Sophie Seid, a spokeswoman for Rice, said the congressman “maintains his position that we need to use government resources effectively to prioritize flight safety.”

Conner retired from Boeing and now sits on the board of Alaska Airlines. A Boeing spokesman said FAA regulations on delegating authority “ensure that Boeing employees serving in this capacity act independently on behalf of the FAA when performing in this role.”

A long-term FAA funding bill was delayed for years after that hearing, in part because Shuster was pushing to shift the nation’s air traffic control system out of government hands, a cause that was joined by Trump but that eventually foundered.

That slowed passage of proposals supporting Boeing’s call for greater authority. When Congress finally acted in the fall, it took an approach that was more expansive than what Conner and his congressional backers had emphasized at the hearing years before.

The changes were not limited to routine areas such as seats and bathrooms.

Experts familiar with the program had differing views on the implications of the law, with some saying it opened the door to abuse and others arguing that numerous safeguards remain that give the FAA final say on whether to certify that a new airplane is safe.

One of the provisions approved in October creates an “advisory committee” that does more than advise. The group can establish performance metrics the FAA “shall apply and track.”

One of the stated goals is “eliminating certification delays and improving cycle times” — how long it takes from the time an application is submitted until it’s approved.

Another potentially far-reaching provision affects what happens if a company like Boeing requests changes in its “procedures manual,” which sets out whether it is the FAA or the private firm that approves “technical data” and whether airworthiness standards are being met. Under the new law, the FAA must approve revisions to that manual if the company asks for them. The agency can undo those changes only after an inspection or investigation proves “the public interest and safety of air commerce” require doing so.

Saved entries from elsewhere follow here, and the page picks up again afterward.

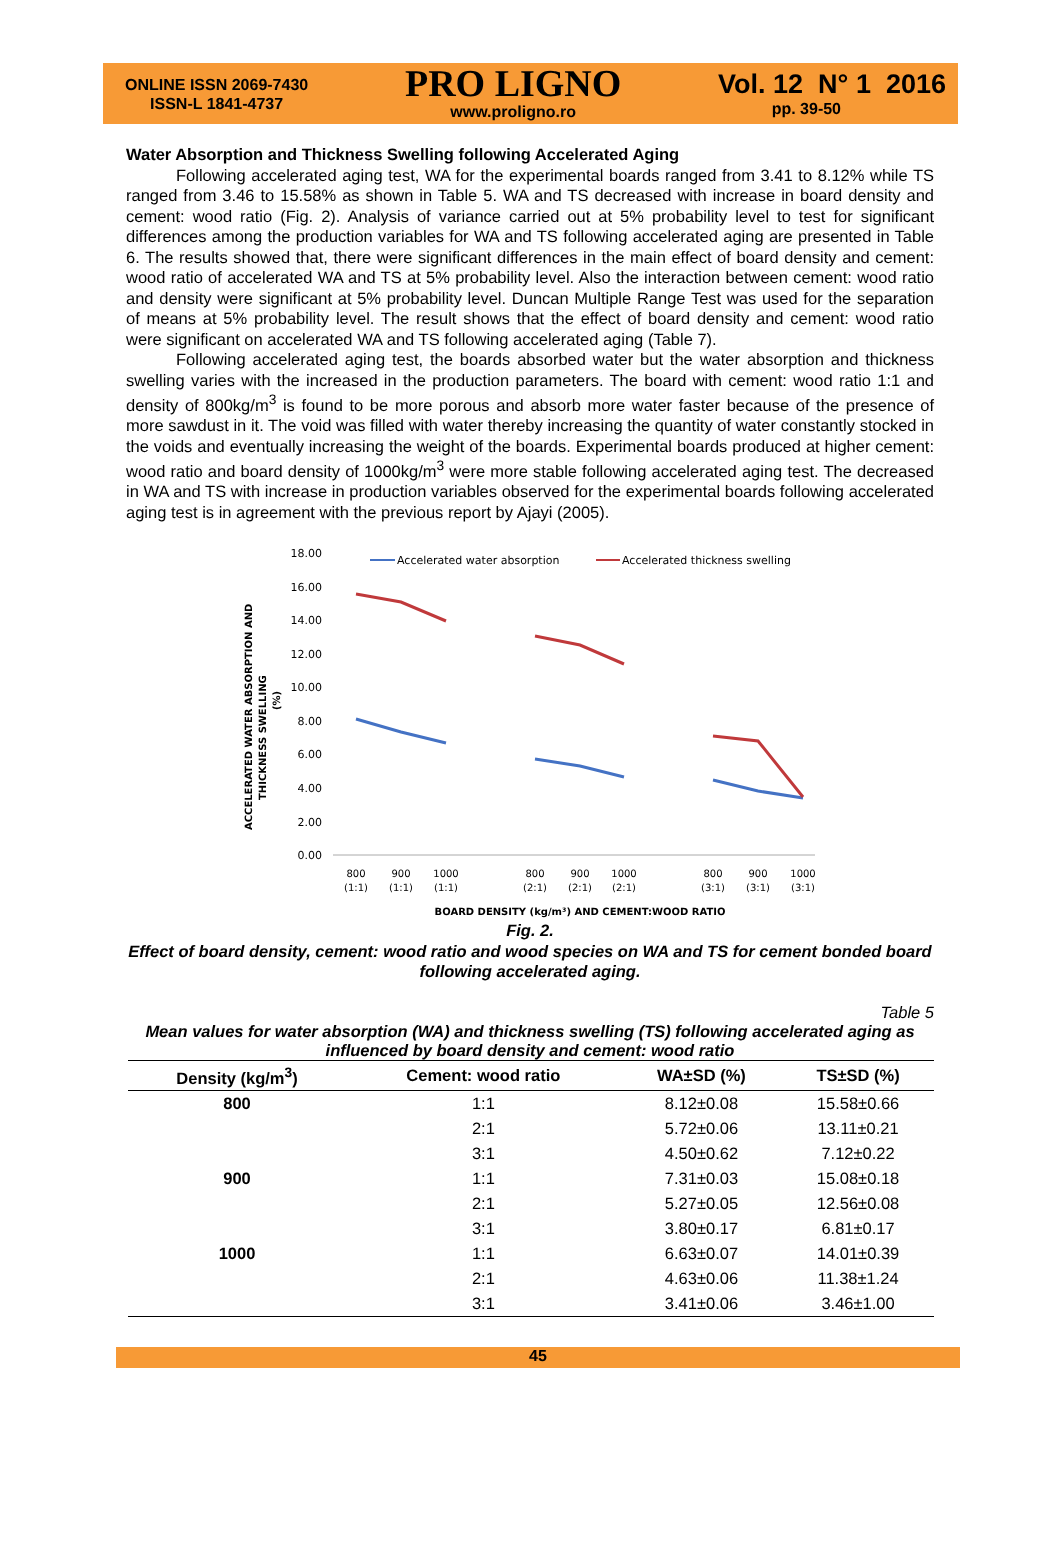ONLINE ISSN 2069-7430
ISSN-L 1841-4737
PRO LIGNO
www.proligno.ro
Vol. 12 N° 1 2016
pp. 39-50
Water Absorption and Thickness Swelling following Accelerated Aging
Following accelerated aging test, WA for the experimental boards ranged from 3.41 to 8.12% while TS ranged from 3.46 to 15.58% as shown in Table 5. WA and TS decreased with increase in board density and cement: wood ratio (Fig. 2). Analysis of variance carried out at 5% probability level to test for significant differences among the production variables for WA and TS following accelerated aging are presented in Table 6. The results showed that, there were significant differences in the main effect of board density and cement: wood ratio of accelerated WA and TS at 5% probability level. Also the interaction between cement: wood ratio and density were significant at 5% probability level. Duncan Multiple Range Test was used for the separation of means at 5% probability level. The result shows that the effect of board density and cement: wood ratio were significant on accelerated WA and TS following accelerated aging (Table 7).
Following accelerated aging test, the boards absorbed water but the water absorption and thickness swelling varies with the increased in the production parameters. The board with cement: wood ratio 1:1 and density of 800kg/m<sup>3</sup> is found to be more porous and absorb more water faster because of the presence of more sawdust in it. The void was filled with water thereby increasing the quantity of water constantly stocked in the voids and eventually increasing the weight of the boards. Experimental boards produced at higher cement: wood ratio and board density of 1000kg/m<sup>3</sup> were more stable following accelerated aging test. The decreased in WA and TS with increase in production variables observed for the experimental boards following accelerated aging test is in agreement with the previous report by Ajayi (2005).
ACCELERATED WATER ABSORPTION AND
THICKNESS SWELLING
(%)
18.00
16.00
14.00
12.00
10.00
8.00
6.00
4.00
2.00
0.00
Accelerated water absorption
Accelerated thickness swelling
800
900
1000
800
900
1000
800
900
1000
(1:1)
(1:1)
(1:1)
(2:1)
(2:1)
(2:1)
(3:1)
(3:1)
(3:1)
BOARD DENSITY (kg/m³) AND CEMENT:WOOD RATIO
Fig. 2.
Effect of board density, cement: wood ratio and wood species on WA and TS for cement bonded board following accelerated aging.
Table 5
Mean values for water absorption (WA) and thickness swelling (TS) following accelerated aging as influenced by board density and cement: wood ratio
| Density (kg/m<sup>3</sup>) | Cement: wood ratio | WA±SD (%) | TS±SD (%) |
| --- | --- | --- | --- |
| 800 | 1:1 | 8.12±0.08 | 15.58±0.66 |
| | 2:1 | 5.72±0.06 | 13.11±0.21 |
| | 3:1 | 4.50±0.62 | 7.12±0.22 |
| 900 | 1:1 | 7.31±0.03 | 15.08±0.18 |
| | 2:1 | 5.27±0.05 | 12.56±0.08 |
| | 3:1 | 3.80±0.17 | 6.81±0.17 |
| 1000 | 1:1 | 6.63±0.07 | 14.01±0.39 |
| | 2:1 | 4.63±0.06 | 11.38±1.24 |
| | 3:1 | 3.41±0.06 | 3.46±1.00 |
45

The law also seeks to address some concerns about the program, instructing the FAA to develop evaluation tools and make clear how many employees it would need to provide better oversight.

The Organization Designation Authorization program, or ODA, was based on an odd bureaucratic hybrid. There would be an ODA “holder,” the company applying to the FAA to certify its new aircraft can carry passengers — in this case, Boeing. Then there would be an ODA “unit,” made up of Boeing employees authorized to do some of the FAA’s certification work.

There was supposed to be a wall between the two. One was Boeing, the applicant; the other was Boeing, the FAA’s agent.

But in the years preceding the Oct. 29 Lion Air crash in Indonesia and the March 10 crash of a 737 Max 8 in Ethi­o­pia, the Transportation Department’s internal watchdog repeatedly pointed to flaws in the ODA system.

An internal report from the department’s Office of Inspector General in 2012 said its investigators interviewed front-line FAA safety officials who pointed to potential conflicts of interest. They said FAA managers were being judged on their “delivery of airplanes . . . which may conflict with advocating FAA’s position” on safety.

Investigators found evidence to back up internal allegations that key FAA managers “have not always supported . . . employee efforts to hold Boeing accountable.” They also pointed to concerns about a lack of transparency and “management having too close a relationship with Boeing officials.”

The inspector general’s audits in years since have continued to raise concerns, even as Boeing and others in the aviation industry continued to push to take a bigger role.

After the Ethio­pian Airlines crash, the FAA said its “aircraft certification processes are well-established and have consistently produced safe aircraft designs.” The 737 Max planes — which are grounded worldwide — followed the “standard” process, the agency said.

Boeing said the planes followed “the identical FAA requirements and processes” that governed previous planes.